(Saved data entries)
* * *

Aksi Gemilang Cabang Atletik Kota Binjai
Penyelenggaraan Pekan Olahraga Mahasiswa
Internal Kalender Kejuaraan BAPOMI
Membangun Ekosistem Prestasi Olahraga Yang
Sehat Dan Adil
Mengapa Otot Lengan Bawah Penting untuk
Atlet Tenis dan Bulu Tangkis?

* * *

What you should do :: Render every line of the listing above as a Markdown table with two columns, Row and Line, numbering the rows in order and omitting any blank lines.

Answer box ::
| Row | Line |
|---|---|
| 1 | Aksi Gemilang Cabang Atletik Kota Binjai |
| 2 | Penyelenggaraan Pekan Olahraga Mahasiswa |
| 3 | Internal Kalender Kejuaraan BAPOMI |
| 4 | Membangun Ekosistem Prestasi Olahraga Yang |
| 5 | Sehat Dan Adil |
| 6 | Mengapa Otot Lengan Bawah Penting untuk |
| 7 | Atlet Tenis dan Bulu Tangkis? |